- #1
WWCY
- 479
- 12
Homework Statement
Hi everyone, I'd appreciate it if someone could help look through my working and check if it makes sense!
I have the following integral:
$$P(t) = \int_{-\infty}^{a} \int_{-\infty}^{-\infty} f_p(p) \ f_{x} (x - pt/m) \ dp \ dx$$
I want to find an expression for ##\frac{dP(t)}{dt}##, so I first "bring in" the integral over ##x##.

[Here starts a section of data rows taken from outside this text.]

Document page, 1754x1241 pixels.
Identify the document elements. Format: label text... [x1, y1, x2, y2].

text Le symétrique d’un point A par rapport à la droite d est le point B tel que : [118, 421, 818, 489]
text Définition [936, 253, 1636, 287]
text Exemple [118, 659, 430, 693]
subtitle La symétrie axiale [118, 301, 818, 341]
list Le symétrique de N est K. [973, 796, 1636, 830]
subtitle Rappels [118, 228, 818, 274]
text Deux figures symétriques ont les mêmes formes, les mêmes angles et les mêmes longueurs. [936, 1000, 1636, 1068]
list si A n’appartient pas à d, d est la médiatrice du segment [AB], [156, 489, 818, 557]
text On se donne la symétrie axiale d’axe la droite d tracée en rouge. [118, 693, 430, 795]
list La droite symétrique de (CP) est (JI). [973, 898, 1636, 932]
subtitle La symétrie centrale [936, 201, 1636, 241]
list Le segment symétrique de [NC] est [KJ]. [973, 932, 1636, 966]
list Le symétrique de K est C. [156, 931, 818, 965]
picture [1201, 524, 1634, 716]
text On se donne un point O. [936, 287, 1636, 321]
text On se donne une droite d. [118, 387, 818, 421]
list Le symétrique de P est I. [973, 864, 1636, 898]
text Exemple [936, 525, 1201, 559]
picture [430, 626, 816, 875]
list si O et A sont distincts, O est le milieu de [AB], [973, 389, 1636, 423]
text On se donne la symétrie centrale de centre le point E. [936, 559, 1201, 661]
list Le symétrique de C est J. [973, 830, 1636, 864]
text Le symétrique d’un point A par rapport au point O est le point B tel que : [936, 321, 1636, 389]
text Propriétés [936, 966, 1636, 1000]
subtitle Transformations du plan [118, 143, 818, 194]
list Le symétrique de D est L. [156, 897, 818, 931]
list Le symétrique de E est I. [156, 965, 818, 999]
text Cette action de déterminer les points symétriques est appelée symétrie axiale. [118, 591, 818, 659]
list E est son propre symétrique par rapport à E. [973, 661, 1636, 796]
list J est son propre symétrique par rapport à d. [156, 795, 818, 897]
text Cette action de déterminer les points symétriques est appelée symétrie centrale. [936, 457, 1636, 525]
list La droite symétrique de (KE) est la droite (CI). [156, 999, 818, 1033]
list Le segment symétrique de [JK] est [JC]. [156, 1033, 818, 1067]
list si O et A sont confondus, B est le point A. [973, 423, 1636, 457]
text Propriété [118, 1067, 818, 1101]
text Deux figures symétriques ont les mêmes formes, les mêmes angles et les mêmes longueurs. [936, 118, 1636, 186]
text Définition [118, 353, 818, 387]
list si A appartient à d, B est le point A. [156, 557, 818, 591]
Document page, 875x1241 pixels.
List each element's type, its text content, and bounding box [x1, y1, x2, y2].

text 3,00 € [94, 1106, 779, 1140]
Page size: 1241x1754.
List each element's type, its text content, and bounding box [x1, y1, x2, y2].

$$P(t) = \int_{-\infty}^{-\infty} f_p(p) \Big [ \int_{-\infty}^{a} f_x (x - pt/m) \ dx \Big ] \ dp$$
Making the substitution of ##u = x - pt/m##
$$\frac{d}{dt} \int_{-\infty}^{a} f_x (x - pt/m) \ dx = \frac{d}{dt}\int_{-\infty}^{a - pt/m} f_x (u) \ du = -\frac{p}{m} f_x(a - pt/m)$$
and finally,
$$\frac{dP}{dt} = -\frac{1}{m} \int_{-\infty}^{\infty} f_p (p) . p . f_x (a - pt/m) \ dp$$
Is this right? Many thanks in advance.